安倍首相とトランプ大統領のツートップが差しで話をすると、どんな無茶を言われるかわかったものではない。だからお二人はゴルフでもやっててください。仕事は閣僚レベルでやりますから。これなら穏当な線でまとめることができる。

ペンス副大統領は、つい先日までインディアナ州知事であった。インディアナ州と言えば、知る人ぞ知る日本の自動車産業の集積地。試しに「インディアナ州政府日本事務所」のホームページをご覧あれ 。今でもペンス知事が、「親愛なる日本の皆様へ」というメッセージを日本語で寄せているではないか 。そして同州に進出している日本企業は、アイシン精機(A)からヤマト運輸(Y)まで、まことに膨大な数なのである 。
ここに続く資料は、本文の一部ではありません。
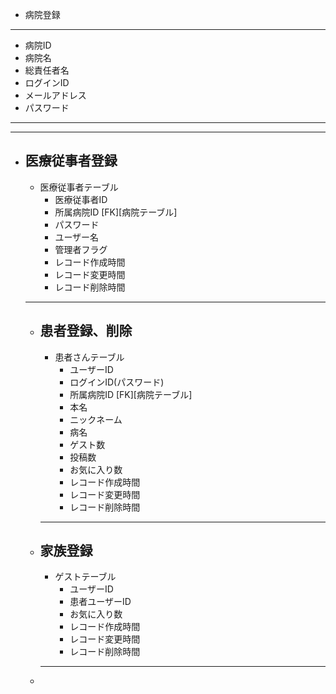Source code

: * 病院登録
---
* 病院ID
* 病院名
* 総責任者名
* ログインID
* メールアドレス 
* パスワード 
--- 
---
* 医療従事者登録
    ---
    * 医療従事者テーブル
        * 医療従事者ID
        * 所属病院ID [FK][病院テーブル]
        * パスワード
        * ユーザー名
        * 管理者フラグ
        * レコード作成時間
        * レコード変更時間
        * レコード削除時間
    ---
    * 患者登録、削除
        ---
        * 患者さんテーブル   
            * ユーザーID
            * ログインID(パスワード)
            * 所属病院ID [FK][病院テーブル]
            * 本名
            * ニックネーム
            * 病名
            * ゲスト数
            * 投稿数
            * お気に入り数
            * レコード作成時間
            * レコード変更時間
            * レコード削除時間
        ---
    * 家族登録
        ---
        * ゲストテーブル
            * ユーザーID
            * 患者ユーザーID
            * お気に入り数
            * レコード作成時間
            * レコード変更時間
            * レコード削除時間
        ---
    * 

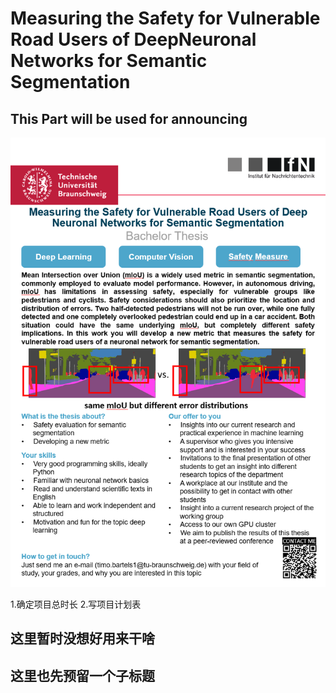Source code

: # Measuring the Safety for Vulnerable Road Users of DeepNeuronal Networks for Semantic Segmentation

## This Part will be used for announcing
![image](https://github.com/wzh172352716/Azer/blob/28d0e774665f1cbeba7adfcd81ca1e7d28a57ea2/WechatIMG38.jpg)

1.确定项目总时长 2.写项目计划表

## 这里暂时没想好用来干啥

## 这里也先预留一个子标题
これがあるからこそ、中西部の「ラストベルト」にありながら、インディアナ州は「全米においてこれほど製造業が集中している州はありません」(ペンス知事、当時)と胸を張って言える状況なのだ。つまり日本企業の貢献度をよく知る人が、アメリカ連邦政府のナンバーツーに居てくれる。ひょっとすると、2月3日に安倍首相がトヨタ自動車の豊田章男社長と会談した際に、「この手がありますよ」と耳打ちされたのかもしれない。

これぞ本当の「ババ抜き」? 

ところでこの新経済協議、オバマ政権下で定着していた「米中戦略・経済対話」と似ている。米中双方の外交と財政の担当閣僚同士が、年に1回、相互に行き来しながら実施していた。「機能していない」などと批判もされたが、米中が決定的に対立しない歯止めを果たしていたと思う。

あの米中対話のキモは、米中双方のトップを入れないことにあった。入れてしまうと、互いに引くに引けなくなってしまう。特に中国側はトップのメンツが重過ぎる。だからこそ、閣僚同士のダイアローグに意味があった。

今回の日米間の新経済協議は、もちろんうまくいくかどうかは分からない。だが成功するようなら、世界各国から「アメリカ相手に、あの手は使えるぞ!」と注目されることだろう。「トランプ外しの新定跡」だが、これって要するに「ババ抜き」ってことかなあ。